A frase "bandido bom é bandido morto", de autoria atribuída ao ex-deputado estadual e apresentador de TV Luiz Carlos Alborghetti, morto em 2009, desde que se popularizou em programas policialescos, foi utilizada para justificar as atrocidades cometidas pelo Estado.

Sob esse argumento, agentes de segurança decidiram por conta própria que tinham o direito de matar, sem julgamento ou direito à defesa, todos aqueles que considerassem bandidos, colaborando para a indecente estatística de mais de 60 mil homicídios anuais no Brasil.

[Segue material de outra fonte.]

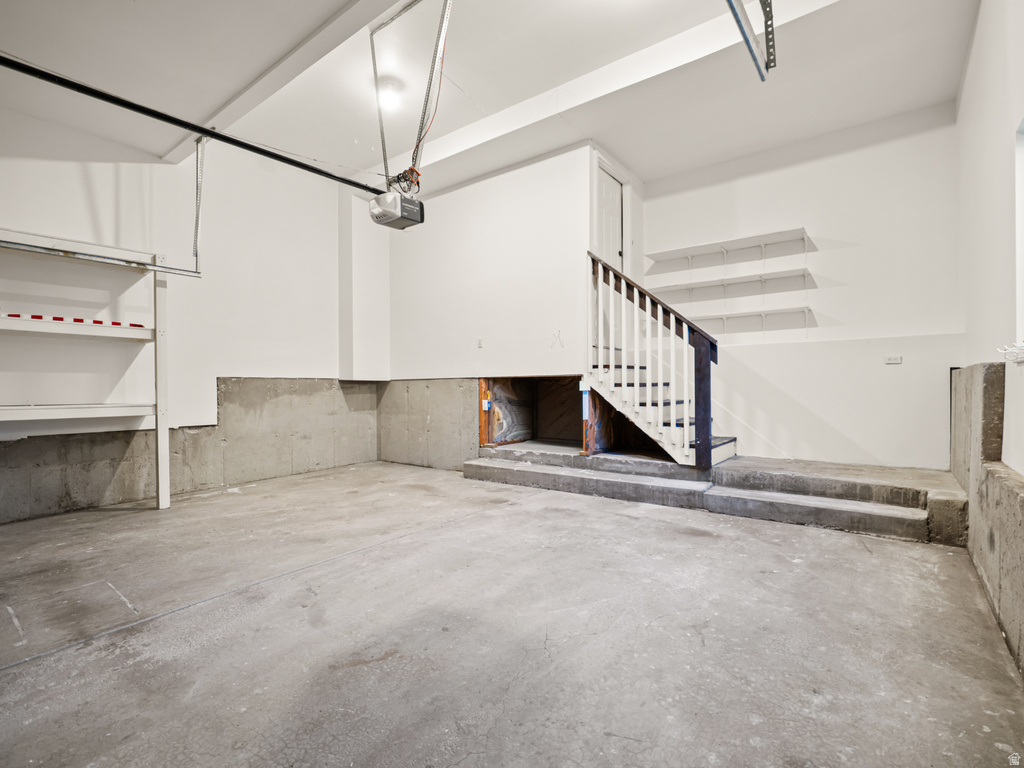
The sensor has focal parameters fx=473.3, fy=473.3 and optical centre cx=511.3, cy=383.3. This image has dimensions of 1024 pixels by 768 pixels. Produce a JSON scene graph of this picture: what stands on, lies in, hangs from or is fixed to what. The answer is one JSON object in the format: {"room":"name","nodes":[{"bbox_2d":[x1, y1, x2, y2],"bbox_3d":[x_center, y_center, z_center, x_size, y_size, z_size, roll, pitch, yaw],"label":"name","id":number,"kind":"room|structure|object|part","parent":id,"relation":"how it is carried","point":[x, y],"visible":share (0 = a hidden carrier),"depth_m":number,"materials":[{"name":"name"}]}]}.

Bradando esse tipo de absurdo, políticos foram e são eleitos até hoje em uma ode à estupidez e à ignorância política que culminou com a chegada de Jair Bolsonaro à Presidência da República.

Esse tipo de pensamento só fez aumentar a violência que eles dizem combater, mas que na verdade adoram, pois não seriam nada sem ela.

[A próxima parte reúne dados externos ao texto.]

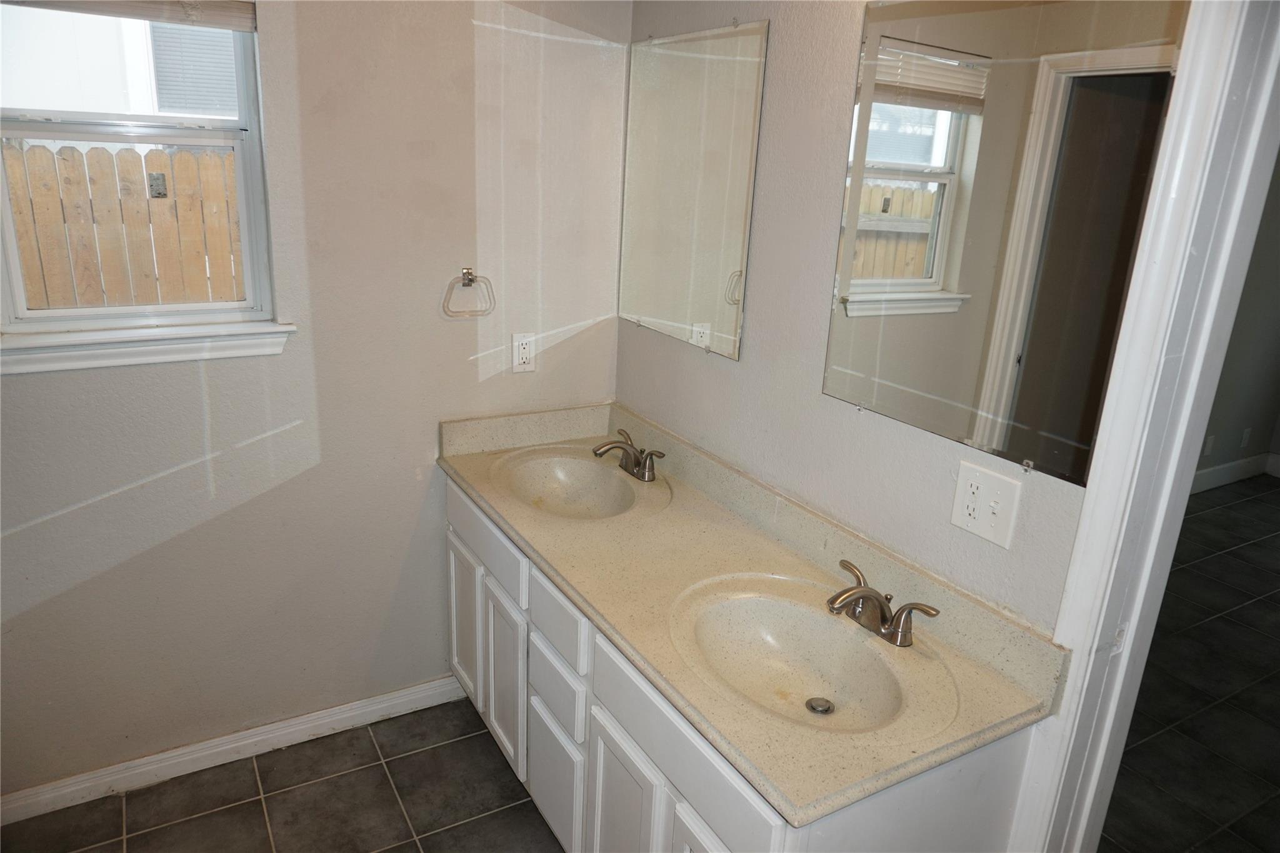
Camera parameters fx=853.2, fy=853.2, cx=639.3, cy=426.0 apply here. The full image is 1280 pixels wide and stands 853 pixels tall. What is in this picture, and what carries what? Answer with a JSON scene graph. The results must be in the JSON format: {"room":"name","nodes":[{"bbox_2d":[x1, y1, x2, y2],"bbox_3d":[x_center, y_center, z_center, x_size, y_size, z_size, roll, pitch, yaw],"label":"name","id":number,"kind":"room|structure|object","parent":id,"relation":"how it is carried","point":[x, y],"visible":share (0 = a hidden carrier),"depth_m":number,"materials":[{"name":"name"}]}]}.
{"room":"bathroom","nodes":[
{"label":"bathroom","id":0,"kind":"room"},
{"bbox_2d":[0,694,561,852],"bbox_3d":[-0.390,1.393,1.264,2.306,0.059,3.203,-8,20,-29],"label":"tile floor","id":1,"kind":"structure","parent":0,"point":[129,842],"depth_m":2.28,"materials":[{"name":"tile"}]},
{"bbox_2d":[442,473,1045,852],"bbox_3d":[0.029,0.690,2.097,0.604,0.815,1.642,-8,20,-29],"label":"vanity cabinet","id":2,"kind":"object","parent":1,"relation":"on","point":[634,764],"visible":0.45,"depth_m":1.75,"materials":[{"name":"white paint"}]},
{"bbox_2d":[435,400,1065,830],"bbox_3d":[0.066,0.232,1.971,0.585,0.126,1.715,-8,20,-29],"label":"countertop","id":3,"kind":"structure","parent":2,"relation":"on","point":[472,481],"depth_m":1.73,"materials":[{"name":"beige stone"}]},
{"bbox_2d":[493,448,650,519],"bbox_3d":[-0.192,0.226,2.339,0.369,0.148,0.462,-8,20,-29],"label":"sink","id":4,"kind":"object","parent":3,"relation":"in","point":[582,474],"visible":0.79,"depth_m":2.47,"materials":[{"name":"stone"}]},
{"bbox_2d":[592,428,664,481],"bbox_3d":[-0.049,0.085,2.376,0.164,0.108,0.272,-8,20,-29],"label":"faucet","id":5,"kind":"object","parent":3,"relation":"on","point":[599,454],"visible":0.99,"depth_m":2.37,"materials":[{"name":"metal"}]},
{"bbox_2d":[668,575,936,735],"bbox_3d":[0.294,0.481,1.607,0.392,0.146,0.501,-8,20,-29],"label":"sink","id":6,"kind":"object","parent":3,"relation":"in","point":[782,632],"visible":0.82,"depth_m":1.70,"materials":[{"name":"beige stone"}]},
{"bbox_2d":[805,696,834,715],"bbox_3d":[0.347,0.541,1.648,0.048,0.012,0.048,6,18,9],"label":"sink drain","id":7,"kind":"object","parent":6,"relation":"in","point":[825,710],"visible":0.94,"depth_m":1.65,"materials":[{"name":"silver metal"}]},
{"bbox_2d":[824,555,941,646],"bbox_3d":[0.414,0.346,1.630,0.172,0.111,0.279,-8,20,-29],"label":"faucet","id":8,"kind":"object","parent":3,"relation":"on","point":[870,595],"visible":0.99,"depth_m":1.62,"materials":[{"name":"silver metal"}]},
{"bbox_2d":[0,0,633,794],"bbox_3d":[-1.129,-0.289,2.137,2.445,2.536,0.134,-8,20,-29],"label":"left wall","id":9,"kind":"structure","parent":0,"point":[196,396],"depth_m":2.28,"materials":[{"name":"paint"}]},
{"bbox_2d":[0,0,280,348],"bbox_3d":[-1.218,-0.650,1.984,0.622,0.885,0.100,-8,20,-29],"label":"window","id":10,"kind":"structure","parent":9,"relation":"in","point":[14,252],"depth_m":2.04,"materials":[{"name":"white plastic"}]},
{"bbox_2d":[1,0,255,32],"bbox_3d":[-1.151,-0.945,1.810,0.561,0.138,0.049,-8,20,-29],"label":"window blind","id":11,"kind":"object","parent":10,"relation":"attached to","point":[151,18],"visible":0.98,"depth_m":1.88,"materials":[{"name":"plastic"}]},
{"bbox_2d":[0,316,296,373],"bbox_3d":[-1.214,-0.199,2.044,0.687,0.093,0.083,-8,20,-29],"label":"window sill","id":12,"kind":"structure","parent":9,"relation":"attached to","point":[201,329],"depth_m":2.03,"materials":[{"name":"white paint"}]},
{"bbox_2d":[0,673,465,824],"bbox_3d":[-1.230,0.919,2.376,1.670,0.088,0.015,-8,20,-29],"label":"baseboard","id":13,"kind":"structure","parent":9,"relation":"attached to","point":[319,722],"depth_m":2.39,"materials":[{"name":"white paint"}]},
{"bbox_2d":[442,266,496,318],"bbox_3d":[-0.481,-0.373,2.378,0.152,0.134,0.052,-8,20,-29],"label":"towel ring","id":14,"kind":"object","parent":9,"relation":"attached to","point":[469,279],"visible":0.98,"depth_m":2.37,"materials":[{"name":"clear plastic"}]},
{"bbox_2d":[511,331,535,371],"bbox_3d":[-0.344,-0.219,2.524,0.071,0.117,0.008,-8,20,-29],"label":"wall outlet","id":15,"kind":"object","parent":9,"relation":"attached to","point":[524,342],"visible":0.99,"depth_m":2.52,"materials":[{"name":"white plastic"}]},
{"bbox_2d":[618,0,1148,633],"bbox_3d":[0.528,-0.147,1.812,0.122,2.581,2.319,-8,20,-29],"label":"right wall","id":16,"kind":"structure","parent":0,"point":[817,282],"depth_m":1.90,"materials":[{"name":"paint"}]},
{"bbox_2d":[620,21,769,361],"bbox_3d":[0.104,-0.631,2.290,0.009,0.805,0.645,-8,20,-29],"label":"mirror","id":17,"kind":"object","parent":16,"relation":"attached to","point":[722,327],"visible":0.99,"depth_m":2.23,"materials":[{"name":"mirror"}]},
{"bbox_2d":[951,460,1023,546],"bbox_3d":[0.625,0.141,1.550,0.017,0.123,0.124,-8,20,-29],"label":"electrical outlet","id":18,"kind":"object","parent":16,"relation":"attached to","point":[983,518],"visible":0.99,"depth_m":1.55,"materials":[{"name":"white plastic"}]},
{"bbox_2d":[819,0,1189,486],"bbox_3d":[0.581,-0.372,1.517,0.009,0.817,0.642,-8,20,-29],"label":"mirror","id":19,"kind":"object","parent":16,"relation":"attached to","point":[922,157],"visible":0.98,"depth_m":1.46,"materials":[{"name":"mirror"}]},
{"bbox_2d":[1007,1,1279,852],"bbox_3d":[1.025,0.350,1.106,0.175,2.188,0.946,-8,20,-29],"label":"door frame","id":20,"kind":"structure","parent":16,"relation":"attached to","point":[1183,488],"depth_m":1.32,"materials":[{"name":"white paint"}]},
{"bbox_2d":[1096,472,1279,852],"bbox_3d":[3.075,1.044,2.884,5.461,0.062,4.039,-8,20,-29],"label":"floor","id":21,"kind":"structure","parent":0,"point":[1223,508],"depth_m":2.90,"materials":[{"name":"tile"}]},
{"bbox_2d":[1192,153,1279,493],"bbox_3d":[2.470,-0.765,4.115,4.408,2.562,0.127,-8,20,-29],"label":"far room wall","id":22,"kind":"structure","parent":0,"point":[1258,379],"depth_m":4.78,"materials":[{"name":"grey paint"}]},
{"bbox_2d":[1202,433,1214,455],"bbox_3d":[3.138,0.102,4.703,0.070,0.117,0.009,-8,20,-29],"label":"wall outlet","id":23,"kind":"object","parent":22,"relation":"attached to","point":[1208,441],"visible":0.95,"depth_m":4.70,"materials":[{"name":"white plastic"}]},
{"bbox_2d":[1189,451,1279,493],"bbox_3d":[2.656,0.400,4.494,3.365,0.119,0.021,-8,20,-29],"label":"baseboard","id":24,"kind":"structure","parent":22,"relation":"attached to","point":[1220,469],"depth_m":4.99,"materials":[{"name":"white paint"}]},
{"bbox_2d":[1238,426,1251,448],"bbox_3d":[3.498,0.068,4.929,0.068,0.118,0.009,-8,20,-29],"label":"wall outlet","id":25,"kind":"object","parent":22,"relation":"attached to","point":[1245,434],"visible":0.97,"depth_m":4.92,"materials":[{"name":"white plastic"}]},
{"label":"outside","id":26,"kind":"structure","parent":0,"visible":0},
{"bbox_2d":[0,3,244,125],"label":"neighboring house","id":27,"kind":"structure","parent":26,"point":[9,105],"depth_m":5.97,"materials":[{"name":"white paint"}]},
{"label":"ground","id":28,"kind":"structure","parent":26,"visible":0},
{"bbox_2d":[4,140,244,310],"bbox_3d":[-2.725,-0.523,4.122,4.139,1.648,0.104,-8,20,-29],"label":"wooden fence","id":29,"kind":"object","parent":28,"relation":"on","point":[154,155],"visible":0.44,"depth_m":4.12,"materials":[{"name":"brown wood"}]}
]}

Quando há exatos 30 anos, no dia 2 de outubro de 1992, centenas de policiais entraram armados para conter uma rebelião no pavilhão 9 da extinta Casa de Detenção e mataram 111 presos de forma covarde às vésperas de uma acirrada eleição municipal, uma parte expressiva da população comemorou a chacina e, em êxtase, não teve dúvidas, foi às urnas no dia seguinte, elegeu Paulo Maluf prefeito de São Paulo e foi dormir tranquila com a certeza de que com aquele voto e com a "Rota na rua" estariam resolvendo o grave problema da violência na cidade.

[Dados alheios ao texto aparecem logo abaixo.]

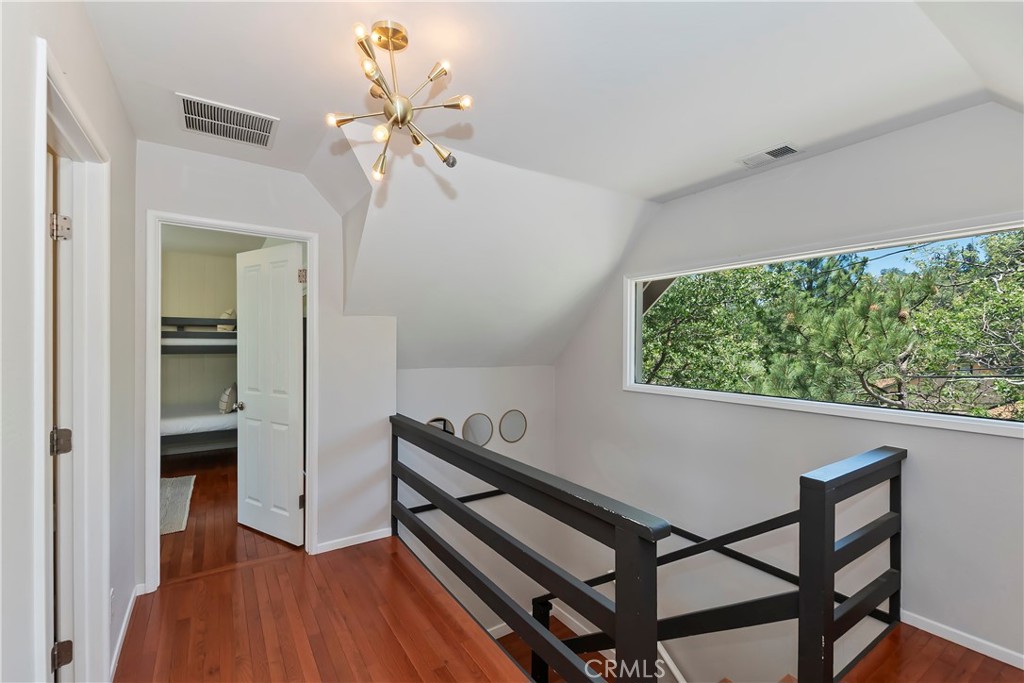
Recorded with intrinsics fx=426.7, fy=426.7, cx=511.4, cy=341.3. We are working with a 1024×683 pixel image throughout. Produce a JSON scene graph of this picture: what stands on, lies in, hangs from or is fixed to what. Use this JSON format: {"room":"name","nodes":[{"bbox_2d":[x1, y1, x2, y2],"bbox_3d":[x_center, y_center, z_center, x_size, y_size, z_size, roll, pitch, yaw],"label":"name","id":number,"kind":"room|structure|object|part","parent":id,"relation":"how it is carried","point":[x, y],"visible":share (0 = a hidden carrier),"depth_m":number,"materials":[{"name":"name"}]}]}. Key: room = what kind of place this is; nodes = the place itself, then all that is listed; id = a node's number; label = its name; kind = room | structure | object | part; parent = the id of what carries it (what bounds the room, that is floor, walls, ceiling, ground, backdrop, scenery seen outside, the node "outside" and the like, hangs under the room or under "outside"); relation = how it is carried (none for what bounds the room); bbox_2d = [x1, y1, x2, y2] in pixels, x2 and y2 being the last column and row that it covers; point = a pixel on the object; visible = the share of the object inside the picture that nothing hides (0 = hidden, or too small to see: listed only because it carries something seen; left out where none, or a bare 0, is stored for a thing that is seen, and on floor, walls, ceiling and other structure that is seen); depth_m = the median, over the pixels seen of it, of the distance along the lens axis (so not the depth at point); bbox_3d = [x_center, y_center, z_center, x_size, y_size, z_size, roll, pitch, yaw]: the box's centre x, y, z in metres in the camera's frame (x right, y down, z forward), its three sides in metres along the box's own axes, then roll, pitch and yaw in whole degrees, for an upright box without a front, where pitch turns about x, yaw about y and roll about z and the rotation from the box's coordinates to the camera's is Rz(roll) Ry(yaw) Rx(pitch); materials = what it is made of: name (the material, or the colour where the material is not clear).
{"room":"hallway","nodes":[
{"label":"hallway","id":0,"kind":"room"},
{"bbox_2d":[0,0,138,682],"bbox_3d":[-1.143,0.141,0.877,0.132,2.675,4.103,0,0,-34],"label":"left wall","id":1,"kind":"structure","parent":0,"point":[125,162],"depth_m":1.06,"materials":[{"name":"white paint"}]},
{"bbox_2d":[33,39,111,682],"bbox_3d":[-1.394,0.358,1.277,0.176,2.114,0.969,0,0,-34],"label":"door frame","id":2,"kind":"structure","parent":1,"relation":"attached to","point":[81,638],"depth_m":1.54,"materials":[{"name":"white paint"}]},
{"bbox_2d":[49,142,74,682],"bbox_3d":[-1.814,0.381,1.532,0.379,1.985,0.597,0,0,-34],"label":"door","id":3,"kind":"structure","parent":2,"relation":"attached to","point":[55,447],"depth_m":1.49,"materials":[{"name":"white paint"}]},
{"bbox_2d":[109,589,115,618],"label":"wall socket","id":4,"kind":"object","parent":1,"relation":"attached to","point":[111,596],"visible":0.76,"depth_m":1.80,"materials":[{"name":"white plastic"}]},
{"bbox_2d":[109,584,143,680],"bbox_3d":[-1.661,1.359,1.769,0.016,0.082,1.603,0,0,-34],"label":"baseboard","id":5,"kind":"structure","parent":1,"relation":"attached to","point":[117,650],"depth_m":1.98,"materials":[{"name":"white paint"}]},
{"bbox_2d":[161,246,239,428],"bbox_3d":[-4.239,0.119,5.456,2.809,2.574,0.136,0,0,-34],"label":"bedroom wall","id":6,"kind":"structure","parent":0,"point":[185,359],"depth_m":5.52,"materials":[{"name":"beige paint"}]},
{"bbox_2d":[162,316,236,354],"bbox_3d":[-4.038,-0.087,5.352,1.755,0.439,1.365,0,0,-34],"label":"upper bunk","id":7,"kind":"object","parent":6,"relation":"attached to","point":[213,321],"visible":0.44,"depth_m":4.98,"materials":[{"name":"wood"}]},
{"bbox_2d":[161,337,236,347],"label":"mattress","id":8,"kind":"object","parent":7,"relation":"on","point":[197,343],"visible":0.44,"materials":[{"name":"white fabric"}]},
{"bbox_2d":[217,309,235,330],"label":"pillow","id":9,"kind":"object","parent":7,"relation":"on","point":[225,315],"visible":0.42,"depth_m":5.34,"materials":[{"name":"white fabric"}]},
{"bbox_2d":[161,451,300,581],"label":"bedroom floor","id":10,"kind":"structure","parent":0,"point":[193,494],"depth_m":3.22,"materials":[{"name":"brown wood"}]},
{"bbox_2d":[159,474,196,534],"bbox_3d":[-3.296,1.386,3.561,1.020,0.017,1.512,0,0,-34],"label":"rug","id":11,"kind":"object","parent":10,"relation":"on","point":[179,490],"visible":0.37,"depth_m":3.63,"materials":[{"name":"carpet"}]},
{"bbox_2d":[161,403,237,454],"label":"lower bunk","id":12,"kind":"object","parent":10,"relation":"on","point":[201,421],"visible":0.42,"depth_m":4.91,"materials":[{"name":"white fabric"}]},
{"bbox_2d":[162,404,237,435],"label":"mattress","id":13,"kind":"object","parent":12,"relation":"on","point":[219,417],"visible":0.47,"depth_m":4.83,"materials":[{"name":"white fabric"}]},
{"bbox_2d":[218,383,237,414],"bbox_3d":[-3.366,0.662,5.072,0.184,0.325,0.457,0,0,-34],"label":"pillow","id":14,"kind":"object","parent":13,"relation":"on","point":[229,393],"visible":0.9,"depth_m":4.91,"materials":[{"name":"white fabric"}]},
{"bbox_2d":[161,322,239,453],"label":"bunk bed","id":15,"kind":"object","parent":10,"relation":"on","point":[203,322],"visible":0.39,"depth_m":4.82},
{"bbox_2d":[136,141,394,580],"bbox_3d":[-1.534,0.120,2.692,1.463,2.603,0.121,0,0,-34],"label":"back wall","id":16,"kind":"structure","parent":0,"point":[211,158],"depth_m":2.82,"materials":[{"name":"white paint"}]},
{"bbox_2d":[146,211,316,589],"bbox_3d":[-1.692,0.365,2.661,0.902,2.094,0.161,0,0,-34],"label":"door frame","id":17,"kind":"structure","parent":16,"relation":"attached to","point":[307,237],"depth_m":2.46,"materials":[{"name":"white paint"}]},
{"bbox_2d":[235,241,304,545],"bbox_3d":[-1.760,0.374,3.092,0.746,2.037,0.172,0,0,33],"label":"door","id":18,"kind":"structure","parent":17,"relation":"attached to","point":[291,289],"depth_m":3.04,"materials":[{"name":"white paint"}]},
{"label":"hinge","id":19,"kind":"part","parent":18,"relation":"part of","materials":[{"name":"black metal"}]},
{"bbox_3d":[-1.431,-0.441,2.925,0.048,0.090,0.047,0,0,33],"label":"hinge","id":20,"kind":"part","parent":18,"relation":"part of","materials":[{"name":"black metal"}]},
{"bbox_2d":[315,527,393,553],"bbox_3d":[-1.066,1.366,2.942,0.510,0.067,0.014,0,0,-34],"label":"baseboard","id":21,"kind":"structure","parent":16,"relation":"attached to","point":[323,550],"depth_m":2.92,"materials":[{"name":"white paint"}]},
{"bbox_2d":[396,363,557,638],"bbox_3d":[-0.387,1.737,4.046,2.096,3.558,0.156,0,0,-34],"label":"stairwell wall","id":22,"kind":"structure","parent":0,"point":[437,379],"depth_m":4.03,"materials":[{"name":"white paint"}]},
{"bbox_2d":[426,416,454,435],"bbox_3d":[-0.667,0.884,3.886,0.335,0.405,0.027,0,0,-34],"label":"round mirror","id":23,"kind":"object","parent":22,"relation":"attached to","point":[437,421],"visible":0.28,"depth_m":3.90,"materials":[{"name":"mirror"}]},
{"bbox_2d":[461,412,493,446],"bbox_3d":[-0.322,0.847,4.033,0.339,0.344,0.037,0,0,-34],"label":"round mirror","id":24,"kind":"object","parent":22,"relation":"attached to","point":[473,421],"visible":0.93,"depth_m":4.02,"materials":[{"name":"mirror"}]},
{"bbox_2d":[498,409,527,442],"bbox_3d":[0.017,0.839,4.222,0.341,0.328,0.035,0,0,-34],"label":"round mirror","id":25,"kind":"object","parent":22,"relation":"attached to","point":[512,433],"visible":0.98,"depth_m":4.21,"materials":[{"name":"mirror"}]},
{"bbox_2d":[80,0,1022,372],"bbox_3d":[0.192,-0.977,2.160,4.334,0.607,5.052,0,0,-34],"label":"ceiling","id":26,"kind":"structure","parent":0,"point":[660,186],"depth_m":1.93,"materials":[{"name":"white paint"}]},
{"bbox_2d":[178,93,278,148],"bbox_3d":[-1.411,-1.086,2.137,0.400,0.016,0.340,0,0,-34],"label":"ceiling vent","id":27,"kind":"object","parent":26,"relation":"attached to","point":[267,126],"visible":0.99,"depth_m":2.12,"materials":[{"name":"metal"}]},
{"bbox_2d":[324,19,474,181],"bbox_3d":[-0.407,-0.865,1.553,0.506,0.476,0.506,0,0,-1],"label":"chandelier","id":28,"kind":"object","parent":26,"relation":"attached to","point":[407,108],"visible":1,"depth_m":1.52,"materials":[{"name":"gold metal"}]},
{"bbox_2d":[738,143,800,167],"bbox_3d":[1.488,-1.076,2.475,0.161,0.013,0.289,0,0,-34],"label":"ceiling vent","id":29,"kind":"object","parent":26,"relation":"attached to","point":[786,148],"visible":0.99,"depth_m":2.46,"materials":[{"name":"white metal"}]},
{"bbox_2d":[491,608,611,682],"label":"staircase","id":30,"kind":"structure","parent":0,"point":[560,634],"depth_m":3.71,"materials":[{"name":"brown wood"}]},
{"bbox_2d":[123,536,1022,682],"bbox_3d":[0.035,1.524,1.438,3.586,0.286,4.441,0,0,-34],"label":"floor","id":31,"kind":"structure","parent":0,"point":[277,570],"depth_m":2.02,"materials":[{"name":"brown wood"}]},
{"bbox_2d":[389,414,668,682],"bbox_3d":[-0.244,0.989,2.180,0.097,0.930,2.212,0,0,-34],"label":"stair railing","id":32,"kind":"object","parent":31,"relation":"on","point":[616,548],"visible":0.97,"depth_m":1.65,"materials":[{"name":"black wood"}]},
{"bbox_2d":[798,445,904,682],"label":"stair railing","id":33,"kind":"object","parent":31,"relation":"on","point":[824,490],"visible":0.98,"depth_m":1.69,"materials":[{"name":"black wood"}]},
{"bbox_2d":[552,100,1023,677],"bbox_3d":[1.614,1.255,2.832,0.151,4.813,4.100,0,0,-34],"label":"right wall","id":34,"kind":"structure","parent":0,"point":[850,152],"depth_m":2.53,"materials":[{"name":"white paint"}]},
{"bbox_2d":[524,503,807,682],"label":"stair railing","id":35,"kind":"object","parent":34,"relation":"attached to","point":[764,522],"visible":0.56,"depth_m":1.76,"materials":[{"name":"wood"}]},
{"bbox_2d":[625,215,1023,438],"bbox_3d":[1.741,-0.064,2.703,0.153,0.953,2.398,0,0,-34],"label":"window","id":36,"kind":"structure","parent":34,"relation":"in","point":[660,389],"depth_m":2.48,"materials":[{"name":"white"}]},
{"bbox_2d":[900,610,1023,668],"bbox_3d":[2.242,1.381,1.710,0.016,0.075,1.689,0,0,-34],"label":"baseboard","id":37,"kind":"structure","parent":34,"relation":"attached to","point":[1008,662],"depth_m":1.96,"materials":[{"name":"white paint"}]},
{"label":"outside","id":38,"kind":"structure","parent":0,"visible":0},
{"label":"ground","id":39,"kind":"structure","parent":38,"visible":0},
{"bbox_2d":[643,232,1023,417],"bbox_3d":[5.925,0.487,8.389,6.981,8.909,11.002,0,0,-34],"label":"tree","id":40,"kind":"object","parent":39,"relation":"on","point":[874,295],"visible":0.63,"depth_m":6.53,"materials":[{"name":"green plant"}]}
]}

A carnificina, ao contrário, atiçou o instinto de sobrevivência de uma população carcerária que já vinha se organizando nos pavilhões do Carandiru. Os presos perceberam que eram descartáveis e tinham pouco a perder. Esse sentimento fez com que vários grupos se organizassem na Detenção, como os Serpentes Negras, a Seita Satânica e o CRBC.

Em agosto de 1993, um ano depois, na Casa de Custódia de Taubaté, oito detentos, em sua maioria oriundos do Carandiru, fundaram a maior de todas as facções, o Primeiro Comando da Capital, que surgiu para fazer frente à tortura e à extorsão por parte do Estado, que além dos maus-tratos, não cumpria a Lei de Execuções Penais, que garante ao preso o direito à ressocialização e condições mínimas de sobrevivência.

De um simples sindicato de presos, o PCC se transformou na maior organização criminosa do continente. Hoje, esse grupo conta com mais de 30 mil membros em vários países e é um dos principais fornecedores da cocaína consumida na Europa, Ásia e parte da África.

Desde sua fundação, a organização matou juízes, promotores e agentes penitenciários, orquestrou rebeliões simultâneas que deixaram o poder público desconcertado e parou a cidade de São Paulo nos ataques de 2006.

Cada tiro dado naquele massacre odioso saiu pela culatra e acertou em cheio a cara da sociedade que vibrou com aquilo.

O jornalista Josmar Jozino, sumidade no assunto, descreve um diálogo ocorrido entre José Ismael Pedrosa, diretor do Carandiru à época do massacre e um dos fundadores do PCC, Idemir Carlos Ambrósio, o Sombra, em que o bandido diz ao diretor: "O PCC foi fundado por nove pessoas. Os oito presos e o senhor". Pedrosa foi assassinado pela facção pouco tempo depois.

A filosofia de que bandido bom é bandido morto serviu para criar um monstro que segue crescendo e tirando o sono daqueles que acham que atos de violência inconstitucionais podem resolver o problema da segurança pública no país. O crime e a violência são um problema gravíssimo que deve ser combatido dentro da lei.

Bandido bom é bandido preso sem esculacho, que cumpre pena e sai recuperado. Quando o Estado delínque e agentes públicos deixam de lado a Constituição, os cidadãos sentem-se autorizados a fazer o mesmo.

Assim como em 1992, estamos na véspera de uma eleição importante. Operações policiais sangrentas foram feitas na última semana no Rio de Janeiro levantando suspeitas de uso eleitoral. Sangue dá voto em uma sociedade conservadora e amedrontada como a brasileira.

O futuro do país começa a ser decidido nas urnas neste domingo (2). Violência e ódio não podem mais ser política de Estado porque essa conta sempre chega. E nunca fica barato.